----- Data shown -----

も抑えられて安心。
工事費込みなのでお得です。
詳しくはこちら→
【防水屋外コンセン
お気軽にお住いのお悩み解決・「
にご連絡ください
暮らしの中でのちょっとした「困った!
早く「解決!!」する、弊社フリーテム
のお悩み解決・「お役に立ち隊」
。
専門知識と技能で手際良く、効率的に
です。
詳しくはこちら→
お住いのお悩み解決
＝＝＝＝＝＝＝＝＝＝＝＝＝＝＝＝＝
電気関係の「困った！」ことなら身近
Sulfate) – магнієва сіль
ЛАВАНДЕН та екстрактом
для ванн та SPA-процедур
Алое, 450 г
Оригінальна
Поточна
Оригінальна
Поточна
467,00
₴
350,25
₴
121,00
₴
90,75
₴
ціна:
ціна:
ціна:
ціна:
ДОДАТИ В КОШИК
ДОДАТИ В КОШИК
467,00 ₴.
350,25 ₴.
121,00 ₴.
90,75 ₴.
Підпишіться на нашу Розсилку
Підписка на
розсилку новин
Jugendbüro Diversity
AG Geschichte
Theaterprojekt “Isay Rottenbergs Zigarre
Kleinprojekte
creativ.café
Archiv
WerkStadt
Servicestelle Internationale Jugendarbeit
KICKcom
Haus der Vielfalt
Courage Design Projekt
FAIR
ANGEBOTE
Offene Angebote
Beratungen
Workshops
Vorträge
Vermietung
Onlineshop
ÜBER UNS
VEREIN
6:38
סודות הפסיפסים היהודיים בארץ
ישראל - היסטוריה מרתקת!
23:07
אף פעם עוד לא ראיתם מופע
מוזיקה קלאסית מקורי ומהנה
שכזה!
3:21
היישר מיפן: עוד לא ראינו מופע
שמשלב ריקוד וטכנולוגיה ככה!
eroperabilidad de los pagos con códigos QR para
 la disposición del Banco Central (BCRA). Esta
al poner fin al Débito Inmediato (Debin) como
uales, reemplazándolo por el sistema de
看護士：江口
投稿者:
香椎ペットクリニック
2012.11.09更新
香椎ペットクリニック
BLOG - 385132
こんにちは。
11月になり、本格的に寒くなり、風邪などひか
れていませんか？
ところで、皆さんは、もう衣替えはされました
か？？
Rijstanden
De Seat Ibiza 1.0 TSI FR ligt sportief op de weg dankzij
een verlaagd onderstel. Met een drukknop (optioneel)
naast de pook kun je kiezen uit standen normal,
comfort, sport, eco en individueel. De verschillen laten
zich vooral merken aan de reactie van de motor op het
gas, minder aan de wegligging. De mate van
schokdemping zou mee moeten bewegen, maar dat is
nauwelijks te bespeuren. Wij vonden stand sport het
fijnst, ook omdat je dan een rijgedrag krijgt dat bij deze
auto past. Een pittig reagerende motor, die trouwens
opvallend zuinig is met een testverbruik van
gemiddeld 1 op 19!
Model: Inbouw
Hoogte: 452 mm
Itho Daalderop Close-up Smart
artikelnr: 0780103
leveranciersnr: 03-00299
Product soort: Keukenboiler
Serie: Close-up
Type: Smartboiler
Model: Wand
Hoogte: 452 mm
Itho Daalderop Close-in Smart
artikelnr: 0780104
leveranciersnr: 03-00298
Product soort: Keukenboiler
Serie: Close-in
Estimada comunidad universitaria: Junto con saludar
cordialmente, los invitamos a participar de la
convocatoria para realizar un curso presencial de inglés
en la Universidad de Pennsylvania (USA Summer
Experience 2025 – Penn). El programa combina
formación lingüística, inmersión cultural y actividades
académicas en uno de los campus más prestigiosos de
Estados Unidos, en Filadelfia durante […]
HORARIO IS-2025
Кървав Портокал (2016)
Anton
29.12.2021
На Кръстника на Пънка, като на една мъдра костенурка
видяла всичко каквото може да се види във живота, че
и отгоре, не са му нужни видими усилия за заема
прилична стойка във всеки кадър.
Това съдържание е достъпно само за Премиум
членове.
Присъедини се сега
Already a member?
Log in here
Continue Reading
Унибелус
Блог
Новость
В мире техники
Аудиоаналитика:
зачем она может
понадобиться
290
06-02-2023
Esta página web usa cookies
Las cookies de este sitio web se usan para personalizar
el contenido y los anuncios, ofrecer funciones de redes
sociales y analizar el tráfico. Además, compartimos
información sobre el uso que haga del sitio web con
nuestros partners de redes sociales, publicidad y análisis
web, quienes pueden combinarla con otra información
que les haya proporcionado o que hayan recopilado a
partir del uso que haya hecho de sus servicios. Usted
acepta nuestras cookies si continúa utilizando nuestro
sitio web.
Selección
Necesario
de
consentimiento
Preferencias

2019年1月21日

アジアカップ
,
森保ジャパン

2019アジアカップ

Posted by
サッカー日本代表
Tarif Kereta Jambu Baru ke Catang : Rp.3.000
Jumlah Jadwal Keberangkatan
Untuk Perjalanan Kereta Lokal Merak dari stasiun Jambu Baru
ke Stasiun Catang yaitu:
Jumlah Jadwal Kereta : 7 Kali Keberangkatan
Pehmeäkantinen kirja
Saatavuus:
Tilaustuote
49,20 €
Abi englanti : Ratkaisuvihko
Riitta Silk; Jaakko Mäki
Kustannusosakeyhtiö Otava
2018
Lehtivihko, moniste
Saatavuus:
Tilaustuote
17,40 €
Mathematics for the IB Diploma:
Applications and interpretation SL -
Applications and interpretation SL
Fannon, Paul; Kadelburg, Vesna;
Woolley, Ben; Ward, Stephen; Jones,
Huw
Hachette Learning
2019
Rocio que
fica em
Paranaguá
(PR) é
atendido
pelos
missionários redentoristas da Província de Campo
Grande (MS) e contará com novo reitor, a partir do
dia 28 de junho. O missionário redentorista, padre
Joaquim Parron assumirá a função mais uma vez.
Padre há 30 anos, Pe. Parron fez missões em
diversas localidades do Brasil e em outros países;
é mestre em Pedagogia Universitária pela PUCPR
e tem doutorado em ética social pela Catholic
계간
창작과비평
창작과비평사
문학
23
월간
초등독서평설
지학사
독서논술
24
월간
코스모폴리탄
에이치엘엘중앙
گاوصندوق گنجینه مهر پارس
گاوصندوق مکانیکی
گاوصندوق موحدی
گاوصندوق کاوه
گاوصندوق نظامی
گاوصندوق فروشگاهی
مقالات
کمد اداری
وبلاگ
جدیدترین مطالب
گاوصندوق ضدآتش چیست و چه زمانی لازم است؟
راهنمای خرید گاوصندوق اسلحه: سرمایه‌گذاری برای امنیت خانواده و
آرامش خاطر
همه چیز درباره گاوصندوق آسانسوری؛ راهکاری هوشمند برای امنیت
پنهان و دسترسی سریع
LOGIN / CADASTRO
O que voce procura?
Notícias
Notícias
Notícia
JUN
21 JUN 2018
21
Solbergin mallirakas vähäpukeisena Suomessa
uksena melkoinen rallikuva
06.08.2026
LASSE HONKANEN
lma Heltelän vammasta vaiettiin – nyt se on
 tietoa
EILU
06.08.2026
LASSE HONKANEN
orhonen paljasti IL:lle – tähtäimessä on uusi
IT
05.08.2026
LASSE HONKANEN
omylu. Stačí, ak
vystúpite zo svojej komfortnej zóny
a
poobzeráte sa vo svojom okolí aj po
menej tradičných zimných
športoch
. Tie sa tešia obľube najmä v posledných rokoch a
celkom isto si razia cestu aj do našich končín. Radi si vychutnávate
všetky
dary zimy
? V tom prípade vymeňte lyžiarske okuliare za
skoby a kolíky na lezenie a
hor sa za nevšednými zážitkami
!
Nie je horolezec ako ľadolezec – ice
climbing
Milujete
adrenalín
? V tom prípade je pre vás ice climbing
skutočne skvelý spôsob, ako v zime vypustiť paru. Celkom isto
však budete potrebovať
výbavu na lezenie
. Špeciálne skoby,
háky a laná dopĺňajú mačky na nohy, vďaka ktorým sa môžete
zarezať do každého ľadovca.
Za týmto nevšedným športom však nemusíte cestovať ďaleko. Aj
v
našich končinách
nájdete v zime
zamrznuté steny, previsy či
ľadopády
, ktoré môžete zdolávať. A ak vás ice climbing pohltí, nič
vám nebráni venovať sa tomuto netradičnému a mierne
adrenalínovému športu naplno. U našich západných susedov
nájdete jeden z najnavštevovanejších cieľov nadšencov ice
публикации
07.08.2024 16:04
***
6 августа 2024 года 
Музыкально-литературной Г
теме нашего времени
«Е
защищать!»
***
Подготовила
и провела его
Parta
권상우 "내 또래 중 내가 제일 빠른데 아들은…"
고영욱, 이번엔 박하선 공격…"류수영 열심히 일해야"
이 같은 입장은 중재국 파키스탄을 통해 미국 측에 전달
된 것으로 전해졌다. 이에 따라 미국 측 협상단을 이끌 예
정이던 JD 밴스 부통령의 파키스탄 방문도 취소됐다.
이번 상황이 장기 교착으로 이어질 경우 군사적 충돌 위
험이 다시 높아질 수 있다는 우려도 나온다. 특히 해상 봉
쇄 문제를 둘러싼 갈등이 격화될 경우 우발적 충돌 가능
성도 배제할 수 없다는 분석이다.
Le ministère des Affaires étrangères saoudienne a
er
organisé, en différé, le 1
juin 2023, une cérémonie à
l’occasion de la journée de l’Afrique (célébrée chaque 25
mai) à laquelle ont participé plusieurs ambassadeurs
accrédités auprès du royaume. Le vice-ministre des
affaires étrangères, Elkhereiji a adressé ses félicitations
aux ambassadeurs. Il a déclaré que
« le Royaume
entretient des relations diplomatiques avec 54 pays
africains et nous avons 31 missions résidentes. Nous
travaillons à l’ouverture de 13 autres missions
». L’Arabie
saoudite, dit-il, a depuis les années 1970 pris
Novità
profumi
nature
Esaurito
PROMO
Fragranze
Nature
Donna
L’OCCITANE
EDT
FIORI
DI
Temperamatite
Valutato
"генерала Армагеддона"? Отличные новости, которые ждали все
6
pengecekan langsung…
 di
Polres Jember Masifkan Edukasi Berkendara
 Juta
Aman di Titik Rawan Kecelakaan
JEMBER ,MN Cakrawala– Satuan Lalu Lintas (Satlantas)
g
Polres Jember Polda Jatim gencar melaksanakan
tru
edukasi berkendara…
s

-----

What the exercise asks :: Each line of the records above, from the first through the one containing "Estimada comunidad universitaria: Junto", is to be retyped exactly; no other line belongs.

Task output ::
も抑えられて安心。
工事費込みなのでお得です。
詳しくはこちら→
【防水屋外コンセン
お気軽にお住いのお悩み解決・「
にご連絡ください
暮らしの中でのちょっとした「困った!
早く「解決!!」する、弊社フリーテム
のお悩み解決・「お役に立ち隊」
。
専門知識と技能で手際良く、効率的に
です。
詳しくはこちら→
お住いのお悩み解決
＝＝＝＝＝＝＝＝＝＝＝＝＝＝＝＝＝
電気関係の「困った！」ことなら身近
Sulfate) – магнієва сіль
ЛАВАНДЕН та екстрактом
для ванн та SPA-процедур
Алое, 450 г
Оригінальна
Поточна
Оригінальна
Поточна
467,00
₴
350,25
₴
121,00
₴
90,75
₴
ціна:
ціна:
ціна:
ціна:
ДОДАТИ В КОШИК
ДОДАТИ В КОШИК
467,00 ₴.
350,25 ₴.
121,00 ₴.
90,75 ₴.
Підпишіться на нашу Розсилку
Підписка на
розсилку новин
Jugendbüro Diversity
AG Geschichte
Theaterprojekt “Isay Rottenbergs Zigarre
Kleinprojekte
creativ.café
Archiv
WerkStadt
Servicestelle Internationale Jugendarbeit
KICKcom
Haus der Vielfalt
Courage Design Projekt
FAIR
ANGEBOTE
Offene Angebote
Beratungen
Workshops
Vorträge
Vermietung
Onlineshop
ÜBER UNS
VEREIN
6:38
סודות הפסיפסים היהודיים בארץ
ישראל - היסטוריה מרתקת!
23:07
אף פעם עוד לא ראיתם מופע
מוזיקה קלאסית מקורי ומהנה
שכזה!
3:21
היישר מיפן: עוד לא ראינו מופע
שמשלב ריקוד וטכנולוגיה ככה!
eroperabilidad de los pagos con códigos QR para
 la disposición del Banco Central (BCRA). Esta
al poner fin al Débito Inmediato (Debin) como
uales, reemplazándolo por el sistema de
看護士：江口
投稿者:
香椎ペットクリニック
2012.11.09更新
香椎ペットクリニック
BLOG - 385132
こんにちは。
11月になり、本格的に寒くなり、風邪などひか
れていませんか？
ところで、皆さんは、もう衣替えはされました
か？？
Rijstanden
De Seat Ibiza 1.0 TSI FR ligt sportief op de weg dankzij
een verlaagd onderstel. Met een drukknop (optioneel)
naast de pook kun je kiezen uit standen normal,
comfort, sport, eco en individueel. De verschillen laten
zich vooral merken aan de reactie van de motor op het
gas, minder aan de wegligging. De mate van
schokdemping zou mee moeten bewegen, maar dat is
nauwelijks te bespeuren. Wij vonden stand sport het
fijnst, ook omdat je dan een rijgedrag krijgt dat bij deze
auto past. Een pittig reagerende motor, die trouwens
opvallend zuinig is met een testverbruik van
gemiddeld 1 op 19!
Model: Inbouw
Hoogte: 452 mm
Itho Daalderop Close-up Smart
artikelnr: 0780103
leveranciersnr: 03-00299
Product soort: Keukenboiler
Serie: Close-up
Type: Smartboiler
Model: Wand
Hoogte: 452 mm
Itho Daalderop Close-in Smart
artikelnr: 0780104
leveranciersnr: 03-00298
Product soort: Keukenboiler
Serie: Close-in
Estimada comunidad universitaria: Junto con saludar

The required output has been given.